Today, I received an email from Evelyn, a devoted parent from Tennessee. In her note, she said that she needed to get re-educated in order to survive. She had spent a lifetime as a parent and wife and had provided for the children but now there was nothing left. She was frightened and discouraged. Was this how her life was to end? Was awaiting death in a state of poverty her reward for being a loving parent and wife? She had tried before and applied for financial aid but had been turned down even though she had an annual income of only about $25,000. The system in which she had placed her trust had abandoned her at her most vulnerable point.

First, the college financial aid system is in place for all people, regardless of age. Anyone at any age who wishes to continue education, to get a degree, certificate or professional credential that may have been put on hold years ago, or a person who wants to change careers, or anyone with a passion for learning can and should apply to a college and complete a financial aid form (FAFSA). It is time for you to recover some of your own tax money.

Second, you should apply to and enroll in a degree or certificate program at a real public or private college near your home.

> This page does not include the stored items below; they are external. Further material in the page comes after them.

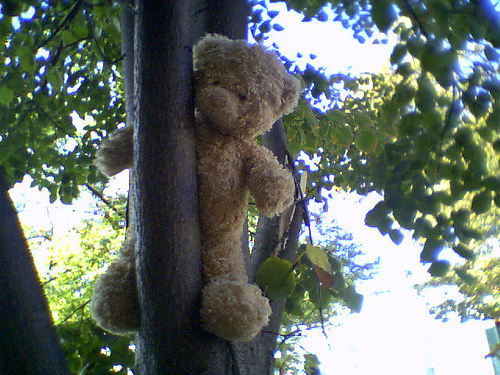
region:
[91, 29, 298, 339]
a brown teddy bear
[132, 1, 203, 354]
a brown tree branch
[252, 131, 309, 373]
a broken tree branch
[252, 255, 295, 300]
a green tree leaf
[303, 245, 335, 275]
a green tree leaf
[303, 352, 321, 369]
a green tree leaf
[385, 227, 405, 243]
a green tree leaf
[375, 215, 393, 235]
a green tree leaf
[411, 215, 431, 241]
a green tree leafa green tree leaf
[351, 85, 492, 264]
leaves of green behind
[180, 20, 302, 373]
a teddy bear in the tree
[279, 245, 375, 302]
a brown leaf surrounded by green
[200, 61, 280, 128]
the black eyes of the bear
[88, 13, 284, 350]
a fuzzy brown bear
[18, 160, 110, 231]
bright sun shine in the back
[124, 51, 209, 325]
a tree trunk holds bear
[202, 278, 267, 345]
fluffy stuffed bear foot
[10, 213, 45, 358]
a piece of trunk on left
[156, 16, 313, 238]
the bear is watching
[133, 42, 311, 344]
A teddy bear in the tree.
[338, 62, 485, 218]
Leaves on the tree.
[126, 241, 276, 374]
Trunk of the tree.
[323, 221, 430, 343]
The sky is very bright.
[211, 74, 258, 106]
The bear eyes are black.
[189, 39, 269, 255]
The teddy bear is brown and fluffy.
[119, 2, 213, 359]
The trunk of the tree is long.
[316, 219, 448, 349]
The sky is clear and blue.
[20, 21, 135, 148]
The leaves are green.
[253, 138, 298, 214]
The teddy bear left arm.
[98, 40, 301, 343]
teddy bear sitting on tree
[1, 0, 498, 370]
tree with green leaves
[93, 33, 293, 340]
cute fluffy teddy bear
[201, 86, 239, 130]
teddy bear nose and mouth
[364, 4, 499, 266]
tree branches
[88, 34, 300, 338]
creepy teddy sitting in tree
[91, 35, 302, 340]
teddy bear watching from a tree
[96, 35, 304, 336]
the teddy bear who can't get down from the tree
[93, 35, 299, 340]
teddy bear getting some shade in the tree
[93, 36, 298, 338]
the teddy bear who won't come down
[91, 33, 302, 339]
Teddy bear stuck in a tree.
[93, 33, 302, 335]
A brown fuzzy bear.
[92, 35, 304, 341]
A brown teddy bear.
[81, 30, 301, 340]
A light brown bear.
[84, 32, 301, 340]
A light brown teddy bear.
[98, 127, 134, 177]
The arm of the teddy bear.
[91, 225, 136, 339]
The leg of the teddy bear.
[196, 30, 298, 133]
The head of the teddy bear.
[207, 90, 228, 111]
The nose of the teddy bear.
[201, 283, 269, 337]
The foot of the teddy bear.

And, if possible, you should enroll as a full-time student (12 units or more). This will increase the student budget and make you more eligible for need-based aid.

Third, if any of your children are still in college, you should indicate on the FAFSA that you are an independent student with a dependent in college. That will profoundly increase your eligibility for need-based aid along with an increase in aid eligibility for your FAFSA-completing children BIG time!  To benefit from the latter will require a bit of negotiating with the dependent student’s financial aid officer at his or her college to show that the parent had to return to college as a means of sheer financial survival and/or required for future employment in the parent’s field of interest.  Most colleges will work with you on this issue.

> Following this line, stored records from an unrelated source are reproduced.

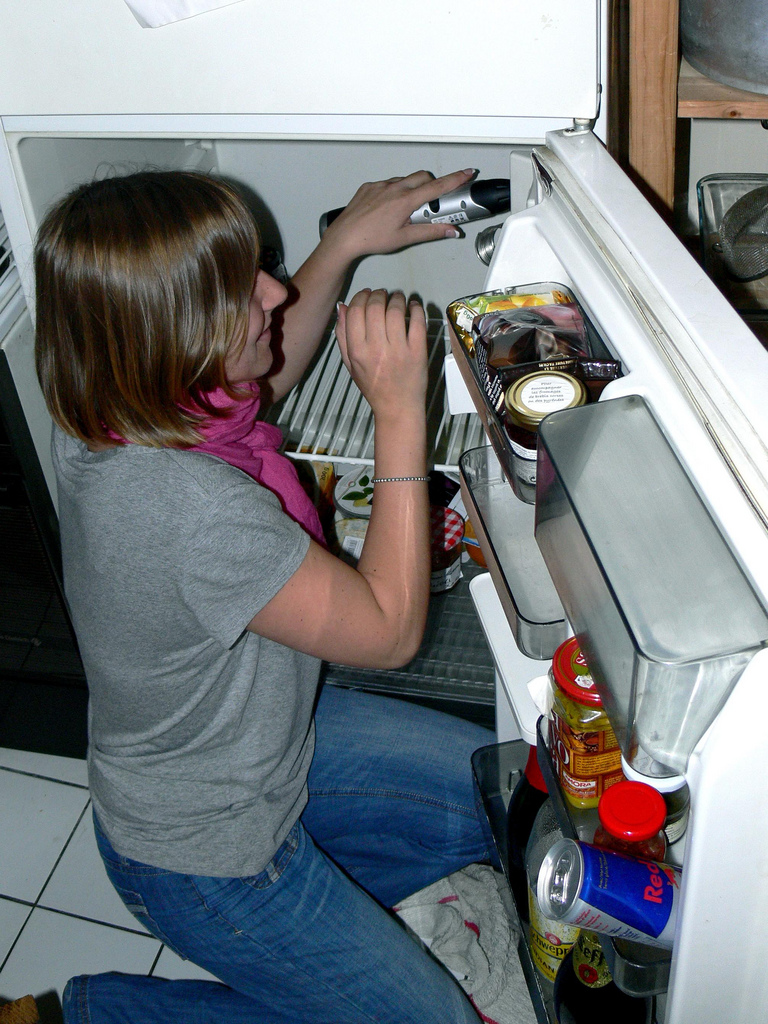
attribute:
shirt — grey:
[32, 416, 351, 876]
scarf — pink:
[96, 364, 328, 557]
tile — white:
[5, 747, 222, 993]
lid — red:
[597, 783, 666, 838]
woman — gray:
[24, 155, 637, 1022]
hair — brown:
[34, 162, 256, 451]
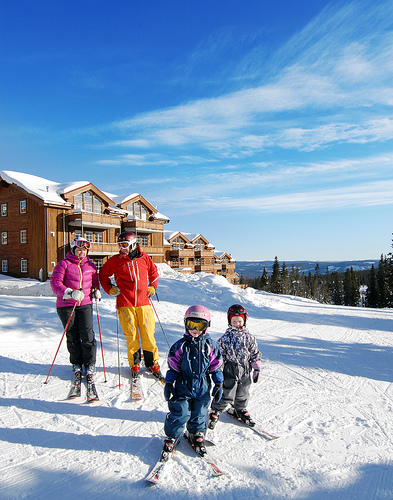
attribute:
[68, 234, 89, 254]
helmet — pink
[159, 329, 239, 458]
suit — blue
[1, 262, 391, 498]
snow — white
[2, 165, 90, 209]
snow — white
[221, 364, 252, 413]
pants — gray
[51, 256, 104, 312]
coat — pink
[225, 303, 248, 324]
helmet — red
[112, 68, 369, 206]
clouds — white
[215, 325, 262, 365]
jacket — red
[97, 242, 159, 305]
jacket — red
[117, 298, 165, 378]
snowpants — yellow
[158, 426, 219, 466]
boots — black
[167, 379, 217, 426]
pants — blue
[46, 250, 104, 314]
coat — pink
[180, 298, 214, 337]
helmet — pink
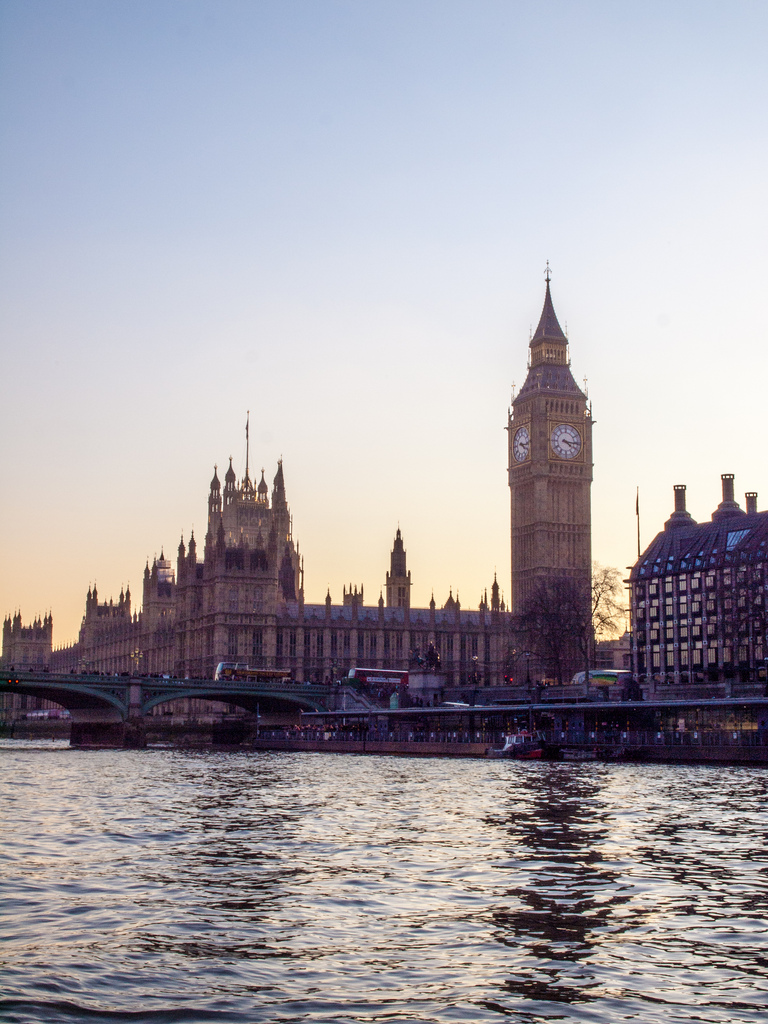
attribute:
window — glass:
[658, 573, 671, 591]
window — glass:
[633, 594, 646, 618]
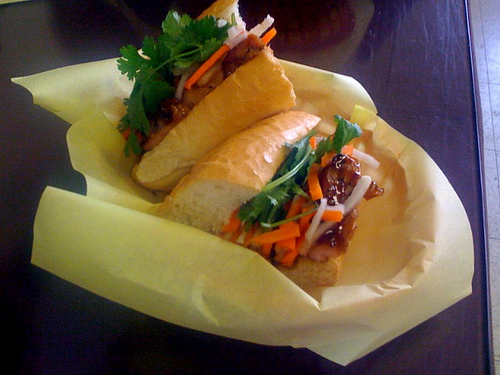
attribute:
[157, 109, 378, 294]
sandwich — food, half, cut, sliced, meal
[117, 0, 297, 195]
sandwich — food, half, cut, sliced, meal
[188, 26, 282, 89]
carrots — orange, sliced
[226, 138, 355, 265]
carrots — orange, sliced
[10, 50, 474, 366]
paper — white, yellow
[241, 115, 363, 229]
greens — parsley, green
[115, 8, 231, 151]
greens — parsley, green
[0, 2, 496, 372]
table — blue, dark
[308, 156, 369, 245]
meat — oily, moist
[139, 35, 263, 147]
meat — oily, moist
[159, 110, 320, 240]
bread — brown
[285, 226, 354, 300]
bread — brown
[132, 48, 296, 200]
bread — brown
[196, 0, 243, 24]
bread — brown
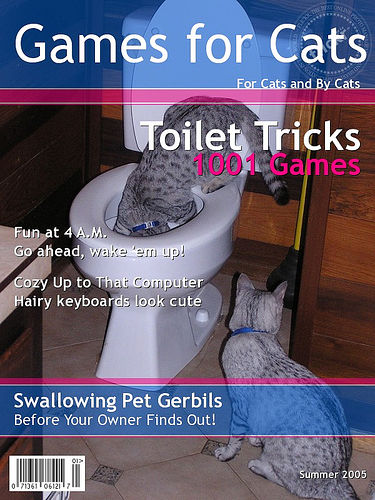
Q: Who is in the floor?
A: A cat.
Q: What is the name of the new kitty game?
A: Toilet tricks.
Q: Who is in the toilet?
A: A cat.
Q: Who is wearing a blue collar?
A: A cat.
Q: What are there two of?
A: Cats.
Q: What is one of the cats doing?
A: Drinking out of toilet.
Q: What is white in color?
A: Toilet.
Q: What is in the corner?
A: Plunger.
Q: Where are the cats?
A: In bathroom.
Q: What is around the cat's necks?
A: Collars.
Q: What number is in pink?
A: 1001.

Fourth, when listing your housing status on the FAFSA, don’t list “at home”. Instead, list “off campus” making you eligible for more financial aid which may help you pay some of your housing expenses while in college.

Be prepared for the colleges to discourage you (mostly because they don’t quite know what to do with you) and be emotionally steeled for your friends to make fun of you (they are just jealous of your initiative and feistiness). Don’t let anyone discourage you! Your brain does not die after 50. In fact, it thrives on use. So use it. There’s still a lot to learn.

You can probably think of all sorts of reasons not to re-enter the college system at an advanced age but you only need one reason that overrides all else; you simply choose to do it. Your presence in a typical college class will lend a dimension to that class that the brainiest young adult can only imagine; you bring the wisdom of a lifetime, something that is often absent in our hallowed, sheltered halls of ivy.

I am not a huge fan of Madison Avenue and its advertising campaigns but there is one I like. It belongs to Nike and it simply says, “Just do it!” But reentering college will not require athletic shoes or skin-tight, lycra-laced garments. It only demands one thing, heart.

 

Note: This short piece is a reprint of one of my earliest blogs. It was relevant a decade ago and is even more so in 2017.  Just do it!